Moriarty has been methodical, building cases carefully, then moving decisively once she has the evidence to proceed. She has teamed up with the Minnesota Bureau of Criminal Apprehension (BCA) in an investigative environment that the federal government made as difficult as possible. Federal agents initially promised cooperation after each of the three Operation Metro Surge shootings in Minneapolis - Renee Good, Alex Pretti and Sosa-Celis - and then failed to collaborate.
In the Castro case, Moriarty had a crucial advantage. The BCA got to the scene quickly and was able to establish Castro's identity. She also had the Justice Department's own acknowledgment, embedded in its motion to dismiss charges against Sosa-Celis, that video and other evidence materially contradicted key parts of Castro's account of what happened that night.
Moriarty anticipates a legal fight. Castro, who lives out of state, will almost certainly try to have the case moved to federal court. That might complicate things, but Moriarty and Attorney General Keith Ellison remain confident. If the case goes to federal court, they said that Minnesota state law still applies, a Minnesota prosecution team still tries it, and any conviction is a state conviction.
That last point is important. It means Trump could not pardon Castro. Ellison invoked the historic Boston Massacre prosecutions as well as an 1890 Supreme Court case to make the point that states have always had the power to hold federal agents criminally accountable within their borders.
When I asked ICE and DHS about this case, the response I received managed to argue two contradictory things in the same statement.
"These actions by Minnesota sanctuary politicians are unlawful and nothing more than a political stunt," a DHS spokesman said. But the statement didn't stop there. It went on to declare that lying under oath "is a serious federal offense" and that "the U.S. Attorney's Office is actively investigating these statements," with potential "disciplinary action, including termination of employment, as well as potential criminal prosecution" to follow.
The feds' statement closed with this: "The men and women of ICE are entrusted with upholding the rule of law and are held to the highest standards of professionalism, integrity, and ethical conduct. Violations of this sacred sworn oath will not be tolerated."
Moriarty and Ellison noted the obvious problem.
"I think it's nonsensical. How do you start off saying that what we're doing is unlawful - and then say that lying is a terrible thing and that they are actively investigating?" Moriarty said.
Ellison was more pointed, saying the agencies were talking out of both sides of their mouth. He noted that they denounced Minnesota's prosecution as a political stunt while conceding the agent may have committed the crimes Minnesota has charged Castro with.
Hopefully, the legal groundwork pioneered in Minnesota becomes a model for other states where the Trump administration's immigration sweeps have sparked controversy and allegations of misconduct.
Moriarty is part of a coalition of prosecutors across the nation who are sharing legal strategies, learning how to navigate federal removal procedures and preparing their local law enforcement partners to document and preserve evidence if federal agents come to their communities.
Sadly, an even bigger battle for justice lies ahead.

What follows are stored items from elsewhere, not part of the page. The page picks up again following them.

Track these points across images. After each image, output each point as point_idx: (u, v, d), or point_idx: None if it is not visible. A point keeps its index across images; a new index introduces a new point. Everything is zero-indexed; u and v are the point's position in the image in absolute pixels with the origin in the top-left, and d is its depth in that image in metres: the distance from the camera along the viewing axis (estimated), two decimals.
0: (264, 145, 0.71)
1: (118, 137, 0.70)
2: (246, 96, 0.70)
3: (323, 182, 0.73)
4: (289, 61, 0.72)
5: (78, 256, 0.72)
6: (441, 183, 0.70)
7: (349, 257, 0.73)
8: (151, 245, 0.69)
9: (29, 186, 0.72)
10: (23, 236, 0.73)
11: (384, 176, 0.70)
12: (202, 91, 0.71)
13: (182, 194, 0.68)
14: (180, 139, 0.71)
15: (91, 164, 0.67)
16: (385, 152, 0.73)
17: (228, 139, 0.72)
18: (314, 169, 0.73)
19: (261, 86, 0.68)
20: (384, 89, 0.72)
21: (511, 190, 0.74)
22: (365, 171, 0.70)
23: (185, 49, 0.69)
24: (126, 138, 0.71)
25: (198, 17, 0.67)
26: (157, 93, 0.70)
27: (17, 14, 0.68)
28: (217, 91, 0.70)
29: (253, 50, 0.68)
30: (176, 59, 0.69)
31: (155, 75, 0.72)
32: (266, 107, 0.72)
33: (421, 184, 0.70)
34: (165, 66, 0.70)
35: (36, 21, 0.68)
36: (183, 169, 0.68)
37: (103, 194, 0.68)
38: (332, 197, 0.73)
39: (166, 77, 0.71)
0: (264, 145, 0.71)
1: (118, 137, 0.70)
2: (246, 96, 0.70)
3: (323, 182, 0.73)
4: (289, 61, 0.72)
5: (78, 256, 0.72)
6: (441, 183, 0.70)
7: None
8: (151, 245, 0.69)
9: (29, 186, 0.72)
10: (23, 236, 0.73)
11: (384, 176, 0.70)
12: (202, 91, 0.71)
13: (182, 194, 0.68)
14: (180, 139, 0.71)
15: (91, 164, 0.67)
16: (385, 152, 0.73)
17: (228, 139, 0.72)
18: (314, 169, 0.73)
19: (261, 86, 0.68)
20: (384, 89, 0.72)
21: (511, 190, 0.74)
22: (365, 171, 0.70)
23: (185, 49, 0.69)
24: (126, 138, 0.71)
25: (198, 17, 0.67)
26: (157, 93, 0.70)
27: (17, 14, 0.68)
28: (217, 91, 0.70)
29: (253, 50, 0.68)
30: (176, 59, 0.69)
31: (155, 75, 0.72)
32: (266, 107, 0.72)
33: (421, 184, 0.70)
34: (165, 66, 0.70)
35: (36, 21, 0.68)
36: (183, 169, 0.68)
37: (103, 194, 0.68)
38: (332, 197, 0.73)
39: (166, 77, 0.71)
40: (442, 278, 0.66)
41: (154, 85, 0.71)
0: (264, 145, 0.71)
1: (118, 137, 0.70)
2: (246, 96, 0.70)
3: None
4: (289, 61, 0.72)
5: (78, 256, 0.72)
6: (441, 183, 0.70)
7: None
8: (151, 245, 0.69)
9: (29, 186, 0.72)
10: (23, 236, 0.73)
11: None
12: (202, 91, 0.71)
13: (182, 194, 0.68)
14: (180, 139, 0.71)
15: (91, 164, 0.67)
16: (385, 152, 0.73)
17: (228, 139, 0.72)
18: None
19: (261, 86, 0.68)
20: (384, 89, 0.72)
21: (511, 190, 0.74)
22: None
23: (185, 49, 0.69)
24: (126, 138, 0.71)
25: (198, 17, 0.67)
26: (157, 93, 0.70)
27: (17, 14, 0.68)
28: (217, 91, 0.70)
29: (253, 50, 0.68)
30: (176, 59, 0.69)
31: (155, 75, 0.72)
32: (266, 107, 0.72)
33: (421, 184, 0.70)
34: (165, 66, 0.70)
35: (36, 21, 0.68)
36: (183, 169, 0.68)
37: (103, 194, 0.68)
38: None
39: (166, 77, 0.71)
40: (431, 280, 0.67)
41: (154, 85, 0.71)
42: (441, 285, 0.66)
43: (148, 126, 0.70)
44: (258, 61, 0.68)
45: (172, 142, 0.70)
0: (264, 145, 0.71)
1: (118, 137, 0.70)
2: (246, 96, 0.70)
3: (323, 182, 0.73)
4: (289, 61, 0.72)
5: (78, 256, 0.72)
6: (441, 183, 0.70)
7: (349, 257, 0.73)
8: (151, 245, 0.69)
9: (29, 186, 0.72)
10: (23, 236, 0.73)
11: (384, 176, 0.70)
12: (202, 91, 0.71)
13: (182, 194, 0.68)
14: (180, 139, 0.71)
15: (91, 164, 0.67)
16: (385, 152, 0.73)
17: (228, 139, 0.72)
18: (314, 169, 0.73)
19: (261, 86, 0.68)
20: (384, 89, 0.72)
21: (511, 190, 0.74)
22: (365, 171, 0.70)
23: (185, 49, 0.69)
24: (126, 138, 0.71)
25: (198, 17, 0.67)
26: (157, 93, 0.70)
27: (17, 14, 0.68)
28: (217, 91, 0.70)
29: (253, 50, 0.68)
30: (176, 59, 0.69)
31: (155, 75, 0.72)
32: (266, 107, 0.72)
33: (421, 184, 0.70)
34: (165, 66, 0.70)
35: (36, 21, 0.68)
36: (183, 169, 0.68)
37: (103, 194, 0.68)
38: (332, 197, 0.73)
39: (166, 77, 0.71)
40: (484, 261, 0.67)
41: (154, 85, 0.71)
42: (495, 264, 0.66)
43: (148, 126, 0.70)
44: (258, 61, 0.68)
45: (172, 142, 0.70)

Moriarty has charged two agents where she had enough evidence to proceed. But Moriarty, Ellison and the BCA have had to sue the federal government to obtain evidence in the deaths of Good and Pretti after federal authorities blocked state investigators from crime scenes and reneged on cooperation promises.
That makes what Moriarty, Ellison and the BCA are doing an act of political courage. They are taking on the federal government, and a vengeful presidential administration, on behalf of victims who have no one else fighting for them. In a moment when many elected officials have chosen to look away rather than pick a fight with a Washington, D.C., that conscientious commitment to justice deserves to be recognized.